Training Data Augmentation for Deep Learning Radio Frequency Systems

TL;DR

This paper investigates the impact of synthetic, captured, and augmented data on deep learning performance in RF applications, emphasizing the importance of real data and the trade-offs involved.

Contribution

It provides a systematic analysis of data types in RFML, quantifies the balance between real and synthetic data, and offers insights for optimizing training data strategies.

Findings

Captured data yields the highest performance gains.

Synthetic data can be effective when real data is scarce.
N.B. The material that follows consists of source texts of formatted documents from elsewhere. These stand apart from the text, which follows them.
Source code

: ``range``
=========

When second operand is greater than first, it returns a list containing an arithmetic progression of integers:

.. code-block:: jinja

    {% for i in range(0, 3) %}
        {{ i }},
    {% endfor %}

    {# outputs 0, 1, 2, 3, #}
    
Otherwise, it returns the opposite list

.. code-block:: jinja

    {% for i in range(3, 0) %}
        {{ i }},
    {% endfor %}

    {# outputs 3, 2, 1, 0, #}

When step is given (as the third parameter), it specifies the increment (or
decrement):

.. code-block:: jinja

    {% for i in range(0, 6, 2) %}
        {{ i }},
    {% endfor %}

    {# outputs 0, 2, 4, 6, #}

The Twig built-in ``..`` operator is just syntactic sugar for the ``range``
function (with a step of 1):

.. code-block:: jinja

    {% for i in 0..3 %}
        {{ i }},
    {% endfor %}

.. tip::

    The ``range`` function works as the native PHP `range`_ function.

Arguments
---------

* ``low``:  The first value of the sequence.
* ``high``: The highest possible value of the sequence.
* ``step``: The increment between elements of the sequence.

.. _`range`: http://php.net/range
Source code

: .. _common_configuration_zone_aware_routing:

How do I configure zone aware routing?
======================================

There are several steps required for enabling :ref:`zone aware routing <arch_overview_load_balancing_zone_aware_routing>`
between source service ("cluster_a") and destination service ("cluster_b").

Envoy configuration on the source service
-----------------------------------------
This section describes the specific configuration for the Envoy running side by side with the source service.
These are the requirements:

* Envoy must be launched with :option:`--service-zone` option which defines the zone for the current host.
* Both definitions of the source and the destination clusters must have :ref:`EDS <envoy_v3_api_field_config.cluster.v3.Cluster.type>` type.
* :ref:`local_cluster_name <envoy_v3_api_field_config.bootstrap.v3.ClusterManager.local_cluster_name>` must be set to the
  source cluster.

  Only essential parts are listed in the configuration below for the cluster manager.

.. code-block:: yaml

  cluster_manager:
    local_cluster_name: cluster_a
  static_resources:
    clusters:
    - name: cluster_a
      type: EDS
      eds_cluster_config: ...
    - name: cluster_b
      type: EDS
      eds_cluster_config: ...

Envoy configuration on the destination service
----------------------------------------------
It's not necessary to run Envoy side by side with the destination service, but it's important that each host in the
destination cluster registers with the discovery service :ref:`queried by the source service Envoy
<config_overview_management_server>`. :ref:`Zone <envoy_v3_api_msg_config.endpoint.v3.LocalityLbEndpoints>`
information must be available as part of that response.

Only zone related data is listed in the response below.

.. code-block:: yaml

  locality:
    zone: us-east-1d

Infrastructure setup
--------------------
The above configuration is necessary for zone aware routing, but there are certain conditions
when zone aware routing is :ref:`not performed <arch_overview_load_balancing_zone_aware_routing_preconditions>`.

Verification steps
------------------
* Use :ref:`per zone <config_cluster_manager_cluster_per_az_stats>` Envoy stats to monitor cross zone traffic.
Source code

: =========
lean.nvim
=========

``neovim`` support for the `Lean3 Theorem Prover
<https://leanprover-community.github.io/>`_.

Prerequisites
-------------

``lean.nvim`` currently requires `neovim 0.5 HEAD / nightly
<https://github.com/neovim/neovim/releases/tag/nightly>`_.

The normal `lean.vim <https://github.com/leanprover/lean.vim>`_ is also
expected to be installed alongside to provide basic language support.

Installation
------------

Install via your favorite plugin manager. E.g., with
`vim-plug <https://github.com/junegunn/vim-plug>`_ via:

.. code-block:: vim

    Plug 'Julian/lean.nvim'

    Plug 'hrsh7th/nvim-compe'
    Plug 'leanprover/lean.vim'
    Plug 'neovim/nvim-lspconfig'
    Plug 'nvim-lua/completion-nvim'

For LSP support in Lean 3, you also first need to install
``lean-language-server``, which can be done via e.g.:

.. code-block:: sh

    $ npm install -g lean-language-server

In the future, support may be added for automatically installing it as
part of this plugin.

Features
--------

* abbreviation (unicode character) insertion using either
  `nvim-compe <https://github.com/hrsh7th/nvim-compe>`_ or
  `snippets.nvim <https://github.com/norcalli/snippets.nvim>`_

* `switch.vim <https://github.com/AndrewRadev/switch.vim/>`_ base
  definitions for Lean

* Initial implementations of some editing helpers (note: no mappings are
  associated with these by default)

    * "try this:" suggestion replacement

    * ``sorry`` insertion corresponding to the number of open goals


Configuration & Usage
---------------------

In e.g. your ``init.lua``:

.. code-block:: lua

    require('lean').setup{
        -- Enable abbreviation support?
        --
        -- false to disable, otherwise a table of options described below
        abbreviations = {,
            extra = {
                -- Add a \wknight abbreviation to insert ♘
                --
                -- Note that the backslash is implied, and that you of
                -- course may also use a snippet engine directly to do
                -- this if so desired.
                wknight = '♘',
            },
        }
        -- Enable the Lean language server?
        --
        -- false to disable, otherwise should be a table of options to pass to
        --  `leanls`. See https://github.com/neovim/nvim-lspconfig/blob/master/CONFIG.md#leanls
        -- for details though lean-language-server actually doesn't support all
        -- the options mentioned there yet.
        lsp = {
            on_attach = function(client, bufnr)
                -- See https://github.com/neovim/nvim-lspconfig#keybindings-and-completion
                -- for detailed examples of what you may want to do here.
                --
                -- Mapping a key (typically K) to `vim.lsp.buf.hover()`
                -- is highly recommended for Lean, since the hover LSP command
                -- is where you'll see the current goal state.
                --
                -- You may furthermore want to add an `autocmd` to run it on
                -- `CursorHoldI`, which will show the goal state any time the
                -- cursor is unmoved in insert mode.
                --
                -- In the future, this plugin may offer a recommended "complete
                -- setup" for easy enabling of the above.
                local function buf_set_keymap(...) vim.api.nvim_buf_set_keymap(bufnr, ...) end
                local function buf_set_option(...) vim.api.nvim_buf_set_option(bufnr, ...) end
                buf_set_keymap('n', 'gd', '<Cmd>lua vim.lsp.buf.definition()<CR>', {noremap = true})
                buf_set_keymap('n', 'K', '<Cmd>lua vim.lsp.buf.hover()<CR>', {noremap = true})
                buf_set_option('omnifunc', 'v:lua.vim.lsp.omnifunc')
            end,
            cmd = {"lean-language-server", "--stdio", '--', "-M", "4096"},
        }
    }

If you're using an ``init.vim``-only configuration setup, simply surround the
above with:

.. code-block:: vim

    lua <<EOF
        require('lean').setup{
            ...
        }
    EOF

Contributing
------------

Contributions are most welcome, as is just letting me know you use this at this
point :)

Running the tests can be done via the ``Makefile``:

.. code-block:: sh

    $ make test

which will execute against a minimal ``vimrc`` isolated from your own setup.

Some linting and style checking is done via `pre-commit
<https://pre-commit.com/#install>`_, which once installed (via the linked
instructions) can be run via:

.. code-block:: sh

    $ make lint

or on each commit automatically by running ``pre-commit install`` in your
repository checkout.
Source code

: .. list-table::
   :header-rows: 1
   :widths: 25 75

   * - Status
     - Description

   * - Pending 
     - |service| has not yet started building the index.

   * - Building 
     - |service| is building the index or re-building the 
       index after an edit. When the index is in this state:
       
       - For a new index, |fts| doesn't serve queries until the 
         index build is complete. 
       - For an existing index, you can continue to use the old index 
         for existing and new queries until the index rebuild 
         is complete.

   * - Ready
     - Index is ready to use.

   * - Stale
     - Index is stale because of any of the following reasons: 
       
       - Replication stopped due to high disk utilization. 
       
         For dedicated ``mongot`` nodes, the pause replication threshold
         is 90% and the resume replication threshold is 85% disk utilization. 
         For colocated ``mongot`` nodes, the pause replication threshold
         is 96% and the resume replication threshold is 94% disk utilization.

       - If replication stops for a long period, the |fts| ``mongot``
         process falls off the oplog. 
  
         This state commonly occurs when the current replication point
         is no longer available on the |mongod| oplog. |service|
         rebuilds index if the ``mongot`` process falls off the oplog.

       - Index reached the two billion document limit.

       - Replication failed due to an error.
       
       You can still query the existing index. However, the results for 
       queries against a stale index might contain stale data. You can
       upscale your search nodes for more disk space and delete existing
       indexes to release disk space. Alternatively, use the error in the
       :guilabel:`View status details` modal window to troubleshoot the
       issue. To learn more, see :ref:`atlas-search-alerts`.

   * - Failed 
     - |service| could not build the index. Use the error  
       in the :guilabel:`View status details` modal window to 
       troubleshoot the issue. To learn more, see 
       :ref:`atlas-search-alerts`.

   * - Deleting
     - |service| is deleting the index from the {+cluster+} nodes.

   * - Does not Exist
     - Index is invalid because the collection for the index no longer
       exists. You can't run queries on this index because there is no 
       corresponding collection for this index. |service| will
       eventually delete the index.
Augmentation enhances model robustness and performance.

Abstract

Applications of machine learning are subject to three major components that contribute to the final performance metrics. Within the category of neural networks, and deep learning specifically, the first two are the architecture for the model being trained and the training approach used. This work focuses on the third component, the data used during training. The primary questions that arise are ``what is in the data'' and ``what within the data matters?'' Looking into the Radio Frequency Machine Learning (RFML) field of Automatic Modulation Classification (AMC) as an example of a tool used for situational awareness, the use of synthetic, captured, and augmented data are examined and compared to provide insights about the quantity and quality of the available data necessary to achieve desired performance levels. There are three questions discussed within this work: (1) how useful a synthetically trained system is expected to be when deployed without considering the environment within the synthesis, (2) how can augmentation be leveraged within the RFML domain, and lastly, (3) what impact knowledge of degradations to the signal caused by the transmission channel contributes to the performance of a system. In general, the examined data types each have useful contributions to a final application, but captured data germane to the intended use case will always provide more significant information and enable the greatest performance. Despite the benefit of captured data, the difficulties and costs that arise from live collection often make the quantity of data needed to achieve peak performance impractical. This paper helps quantify the balance between real and synthetic data, offering concrete examples where training data is parametrically varied in size and source.